Each has been caught in its own way. It's a reminder to take everything an advertiser says with a grain of salt.

Finding significant juggling, stretching, and bending of numbers is nothing new. Apple does it too (AAPL).

But these latest examples from the Android crowd and Microsoft are brazen. Start with the former, the Android group -- a technical expert in Luxembourg allegedly found that some technical specs as shown by testing software, called benchmarks, were effectively faked. That would be a serious charge, because benchmarks are used to help develop the specifications that consumers see to compare the performance of hardware from different manufacturers.

According to the blog AnandTech, which undertook an investigation as a result, Samsung's Galaxy S4 would detect if certain benchmark software was running and would then raise the thermal limits of the graphics processor unit, or GPU. Raising the thermal limits means that the chip would temporarily run significantly faster to "gain an edge on those benchmarks." Similarly, in devices using certain CPU (central processing unit) chips, Samsung would push CPU frequency to its highest state and immediately use all major sections of the chip, again to boost apparent performance to a degree that would not normally be available.

And then Anandtech expanded its examination, because the CPU chips in question were common among Android devices. It reports that certain devices from Asus, HTC, and LG also seemed to cheat on certain benchmarks. The Moto RAZR i, Moto X, Nexus 4, and Nexus 7 were free of apparent benchmark cheating.

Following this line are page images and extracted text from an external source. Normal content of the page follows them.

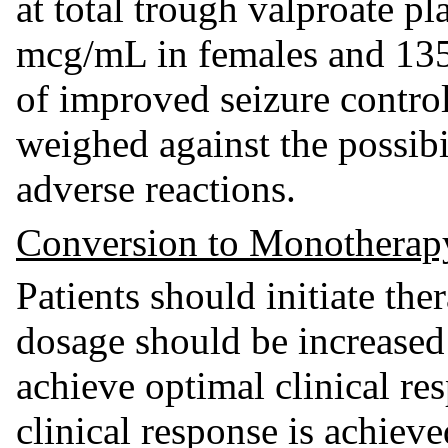
at total trough valproate p
mcg/mL in females and 135
of improved seizure contro
weighed against the possibil
adverse reactions.
Conversion to Monotherap
Patients should initiate th
dosage should be increased
achieve optimal clinical re
clinical response is achiev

As for Microsoft, its alleged foray into marketing imagination took place in its highly advertised Bing versus Google (GOOG) search engine competition. Microsoft has its "Bing It On" site, where people can blindly test the two search engines.

The site Freakonomics found that results it ran on the site differed greatly from the two-to-one preference Microsoft says people had for Bing over Google.

We randomly assigned participants to search for one of three kinds of keywords: Bing's suggested search terms, popular search terms, and self-suggested search terms. When Bing-suggested search terms were used the two engines statistically tied (47% preferring Bing vs. 48% preferring Google). But when the subjects in the study suggested their own searches or used the web's most popular searches, a sizable gap appeared: 55-57% preferred Google while only 35-39% preferred Bing. These secondary tests indicate that Microsoft selected suggested search words that it knew were more likely to produce Bing-preferring results.

Furthermore, Microsoft's big claims are based on a group of 1,000 responses it received, which article author Ian Ayres found to be thin for such a broad claim, and doesn't say whether the "millions" who have taken the Bing challenge online break out the same way.

Then again, Ayres doesn't mention how many people his study involved. It just shows that you can't necessarily believe anything you read.